What challenges lie ahead for Pneumology?

Finally, regarding the challenges still facing the Pulmonology specialty, Barrueco admits that “great challenges lie ahead.” The first of them, “Increase the visibility of pulmonology to society in general and medical students in particular”.

It is also essential “to increase the presence of pulmonologists in the universitywe need associate professors, full professors and professors of pulmonology to teach students the content of this specialty and inspire them to become pulmonologists,” he adds, noting that “this greater presence of pulmonologists in the university is due to numerous difficulties that exist both in the accreditation process and in the lack of places in the university’s samples”.
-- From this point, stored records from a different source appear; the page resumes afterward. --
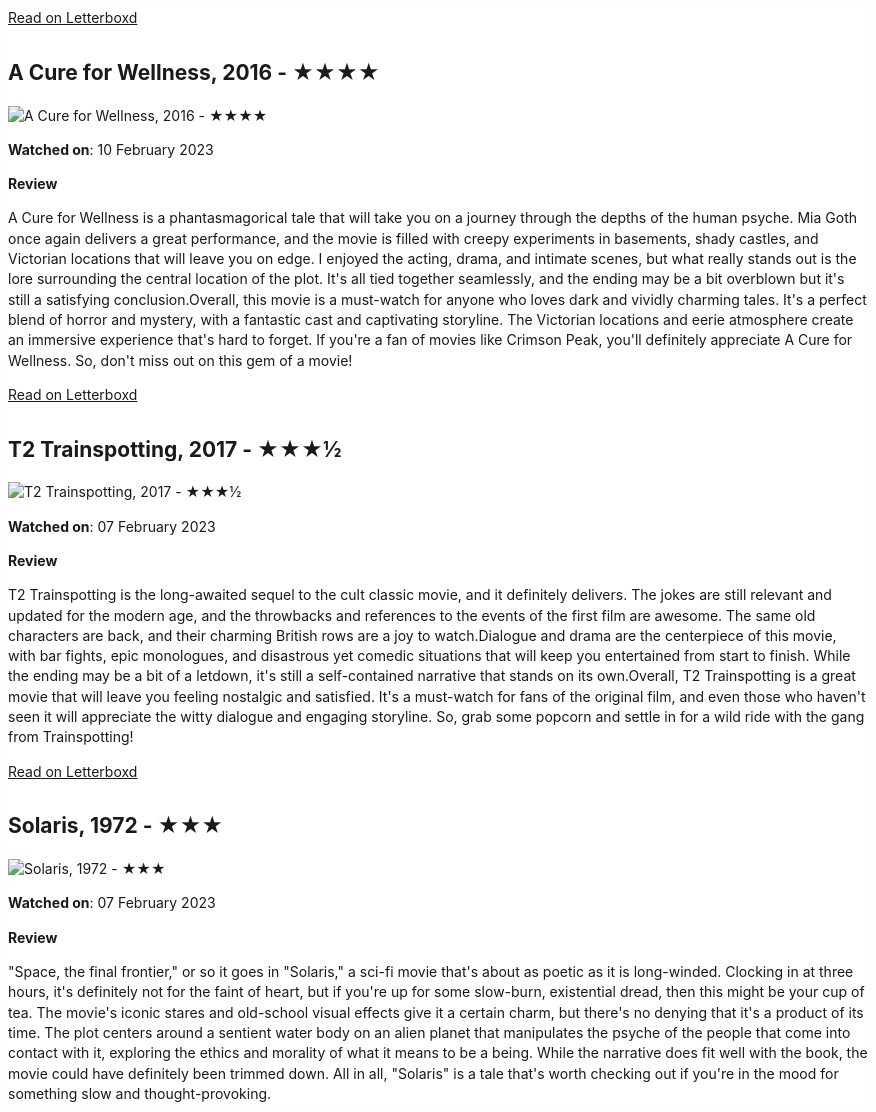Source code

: [Read on Letterboxd](https://letterboxd.com/highnessatharva/film/incantation-2022/)

## A Cure for Wellness, 2016 - ★★★★
  
![A Cure for Wellness, 2016 - ★★★★](https://a.ltrbxd.com/resized/film-poster/2/7/0/1/7/7/270177-a-cure-for-wellness-0-600-0-900-crop.jpg?v=88a8852439)

**Watched on**: 10 February 2023

**Review**

 A Cure for Wellness is a phantasmagorical tale that will take you on a journey through the depths of the human psyche. Mia Goth once again delivers a great performance, and the movie is filled with creepy experiments in basements, shady castles, and Victorian locations that will leave you on edge. I enjoyed the acting, drama, and intimate scenes, but what really stands out is the lore surrounding the central location of the plot. It's all tied together seamlessly, and the ending may be a bit overblown but it's still a satisfying conclusion.Overall, this movie is a must-watch for anyone who loves dark and vividly charming tales. It's a perfect blend of horror and mystery, with a fantastic cast and captivating storyline. The Victorian locations and eerie atmosphere create an immersive experience that's hard to forget. If you're a fan of movies like Crimson Peak, you'll definitely appreciate A Cure for Wellness. So, don't miss out on this gem of a movie!

[Read on Letterboxd](https://letterboxd.com/highnessatharva/film/a-cure-for-wellness/)

## T2 Trainspotting, 2017 - ★★★½
  
![T2 Trainspotting, 2017 - ★★★½](https://a.ltrbxd.com/resized/sm/upload/qb/bg/ys/eg/ckYQm2LWP7fqg16HvJ3hYfAXnpT-0-600-0-900-crop.jpg?v=5cbd8dc67c)

**Watched on**: 07 February 2023

**Review**

 T2 Trainspotting is the long-awaited sequel to the cult classic movie, and it definitely delivers. The jokes are still relevant and updated for the modern age, and the throwbacks and references to the events of the first film are awesome. The same old characters are back, and their charming British rows are a joy to watch.Dialogue and drama are the centerpiece of this movie, with bar fights, epic monologues, and disastrous yet comedic situations that will keep you entertained from start to finish. While the ending may be a bit of a letdown, it's still a self-contained narrative that stands on its own.Overall, T2 Trainspotting is a great movie that will leave you feeling nostalgic and satisfied. It's a must-watch for fans of the original film, and even those who haven't seen it will appreciate the witty dialogue and engaging storyline. So, grab some popcorn and settle in for a wild ride with the gang from Trainspotting!

[Read on Letterboxd](https://letterboxd.com/highnessatharva/film/t2-trainspotting/)

## Solaris, 1972 - ★★★
  
![Solaris, 1972 - ★★★](https://a.ltrbxd.com/resized/film-poster/5/1/5/2/8/51528-solaris-0-600-0-900-crop.jpg?v=18b2bcf9ce)

**Watched on**: 07 February 2023

**Review**

 "Space, the final frontier," or so it goes in "Solaris," a sci-fi movie that's about as poetic as it is long-winded. Clocking in at three hours, it's definitely not for the faint of heart, but if you're up for some slow-burn, existential dread, then this might be your cup of tea. The movie's iconic stares and old-school visual effects give it a certain charm, but there's no denying that it's a product of its time. The plot centers around a sentient water body on an alien planet that manipulates the psyche of the people that come into contact with it, exploring the ethics and morality of what it means to be a being. While the narrative does fit well with the book, the movie could have definitely been trimmed down. All in all, "Solaris" is a tale that's worth checking out if you're in the mood for something slow and thought-provoking.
“I believe that pulmonology has an attractive future ahead of it because the combination of the clinical aspects of the specialty, such as the care of chronic patients, and the development of new areas of activity will facilitate its growth,” says Barueco, acknowledging that “Pulmonology must follow the example of other medical specialties that have almost exponential growth”.

Although it may contain statements, data or notes from health institutions or professionals, the information contained in Medical Writing is edited and prepared by journalists. We recommend that the reader consult a health professional for all health-related questions.